DIRECTIONS FOR THIS TASK: Every line below must come back exactly as it stands, with the images omitted.

*** LISTED ENTRIES ***

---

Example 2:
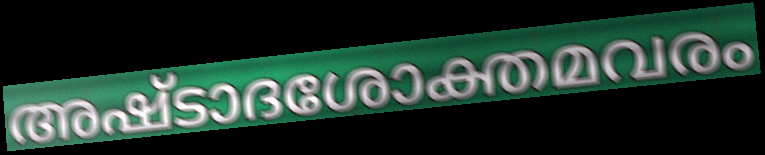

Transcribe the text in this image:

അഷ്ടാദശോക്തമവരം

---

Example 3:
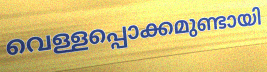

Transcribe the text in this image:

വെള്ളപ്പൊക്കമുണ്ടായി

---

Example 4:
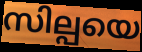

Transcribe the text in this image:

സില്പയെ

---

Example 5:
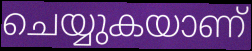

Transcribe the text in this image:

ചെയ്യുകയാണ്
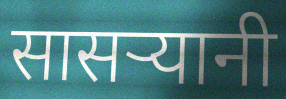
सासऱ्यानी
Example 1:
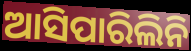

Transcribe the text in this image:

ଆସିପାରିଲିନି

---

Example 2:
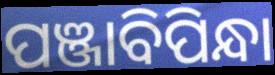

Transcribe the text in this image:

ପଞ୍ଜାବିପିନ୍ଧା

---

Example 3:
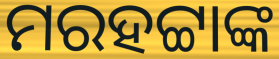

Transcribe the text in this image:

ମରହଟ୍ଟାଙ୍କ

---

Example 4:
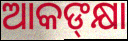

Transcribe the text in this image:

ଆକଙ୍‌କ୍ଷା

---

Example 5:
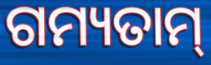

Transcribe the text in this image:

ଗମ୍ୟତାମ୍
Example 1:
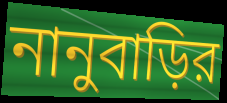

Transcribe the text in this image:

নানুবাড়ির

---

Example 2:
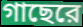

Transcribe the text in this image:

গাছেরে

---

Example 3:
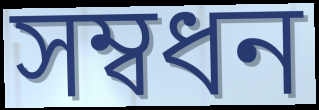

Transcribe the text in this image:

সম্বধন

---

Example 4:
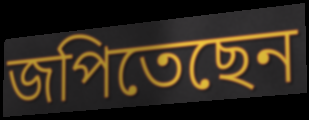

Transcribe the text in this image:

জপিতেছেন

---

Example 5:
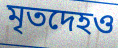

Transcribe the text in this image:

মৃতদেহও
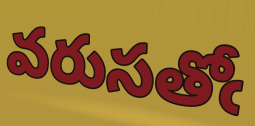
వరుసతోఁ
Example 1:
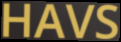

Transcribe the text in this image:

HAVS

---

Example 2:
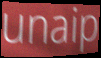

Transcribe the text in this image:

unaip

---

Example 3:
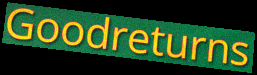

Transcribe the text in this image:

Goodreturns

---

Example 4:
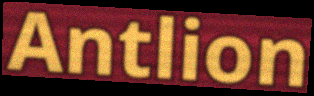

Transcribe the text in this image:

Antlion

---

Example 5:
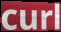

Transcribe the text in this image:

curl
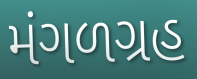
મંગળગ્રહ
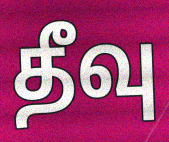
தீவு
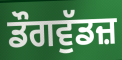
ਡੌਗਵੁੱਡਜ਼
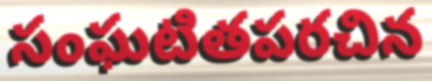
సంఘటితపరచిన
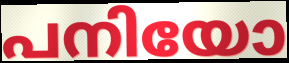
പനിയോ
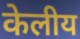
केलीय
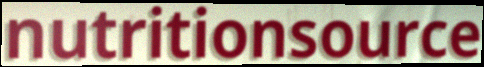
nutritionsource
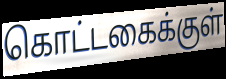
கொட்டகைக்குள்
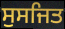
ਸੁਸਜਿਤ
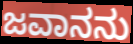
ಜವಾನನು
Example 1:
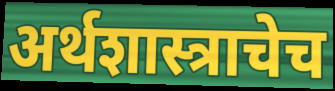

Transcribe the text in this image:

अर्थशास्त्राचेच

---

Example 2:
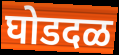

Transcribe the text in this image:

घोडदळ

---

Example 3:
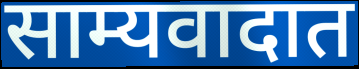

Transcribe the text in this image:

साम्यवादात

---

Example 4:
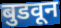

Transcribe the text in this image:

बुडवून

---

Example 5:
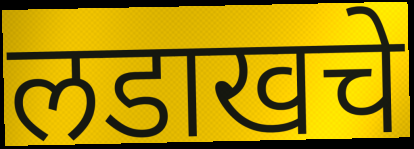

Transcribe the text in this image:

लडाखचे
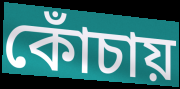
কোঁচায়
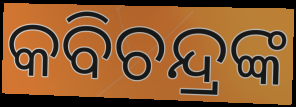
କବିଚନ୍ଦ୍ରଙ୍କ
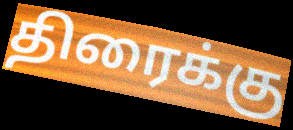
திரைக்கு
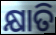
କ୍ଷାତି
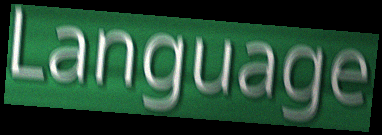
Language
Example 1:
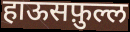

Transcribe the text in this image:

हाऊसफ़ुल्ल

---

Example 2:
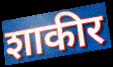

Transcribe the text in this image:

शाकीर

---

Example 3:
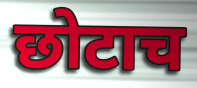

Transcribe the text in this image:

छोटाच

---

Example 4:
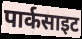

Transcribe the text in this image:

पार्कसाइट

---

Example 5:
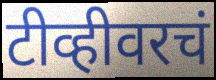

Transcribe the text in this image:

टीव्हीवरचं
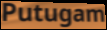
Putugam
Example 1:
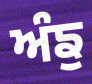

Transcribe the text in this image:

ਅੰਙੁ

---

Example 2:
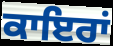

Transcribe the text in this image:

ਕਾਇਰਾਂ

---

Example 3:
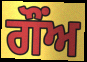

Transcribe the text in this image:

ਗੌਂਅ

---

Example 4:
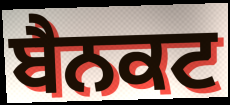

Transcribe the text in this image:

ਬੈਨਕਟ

*** End of LISTED ENTRIES ***

WRITTEN SOLUTION:
---

Example 2:

Transcribe the text in this image:

അഷ്ടാദശോക്തമവരം

---

Example 3:

Transcribe the text in this image:

വെള്ളപ്പൊക്കമുണ്ടായി

---

Example 4:

Transcribe the text in this image:

സില്പയെ

---

Example 5:

Transcribe the text in this image:

ചെയ്യുകയാണ്
सासऱ्यानी
Example 1:

Transcribe the text in this image:

ଆସିପାରିଲିନି

---

Example 2:

Transcribe the text in this image:

ପଞ୍ଜାବିପିନ୍ଧା

---

Example 3:

Transcribe the text in this image:

ମରହଟ୍ଟାଙ୍କ

---

Example 4:

Transcribe the text in this image:

ଆକଙ୍‌କ୍ଷା

---

Example 5:

Transcribe the text in this image:

ଗମ୍ୟତାମ୍
Example 1:

Transcribe the text in this image:

নানুবাড়ির

---

Example 2:

Transcribe the text in this image:

গাছেরে

---

Example 3:

Transcribe the text in this image:

সম্বধন

---

Example 4:

Transcribe the text in this image:

জপিতেছেন

---

Example 5:

Transcribe the text in this image:

মৃতদেহও
వరుసతోఁ
Example 1:

Transcribe the text in this image:

HAVS

---

Example 2:

Transcribe the text in this image:

unaip

---

Example 3:

Transcribe the text in this image:

Goodreturns

---

Example 4:

Transcribe the text in this image:

Antlion

---

Example 5:

Transcribe the text in this image:

curl
મંગળગ્રહ
தீவு
ਡੌਗਵੁੱਡਜ਼
సంఘటితపరచిన
പനിയോ
केलीय
nutritionsource
கொட்டகைக்குள்
ਸੁਸਜਿਤ
ಜವಾನನು
Example 1:

Transcribe the text in this image:

अर्थशास्त्राचेच

---

Example 2:

Transcribe the text in this image:

घोडदळ

---

Example 3:

Transcribe the text in this image:

साम्यवादात

---

Example 4:

Transcribe the text in this image:

बुडवून

---

Example 5:

Transcribe the text in this image:

लडाखचे
কোঁচায়
କବିଚନ୍ଦ୍ରଙ୍କ
திரைக்கு
କ୍ଷାତି
Language
Example 1:

Transcribe the text in this image:

हाऊसफ़ुल्ल

---

Example 2:

Transcribe the text in this image:

शाकीर

---

Example 3:

Transcribe the text in this image:

छोटाच

---

Example 4:

Transcribe the text in this image:

पार्कसाइट

---

Example 5:

Transcribe the text in this image:

टीव्हीवरचं
Putugam
Example 1:

Transcribe the text in this image:

ਅੰਙੁ

---

Example 2:

Transcribe the text in this image:

ਕਾਇਰਾਂ

---

Example 3:

Transcribe the text in this image:

ਗੌਂਅ

---

Example 4:

Transcribe the text in this image:

ਬੈਨਕਟ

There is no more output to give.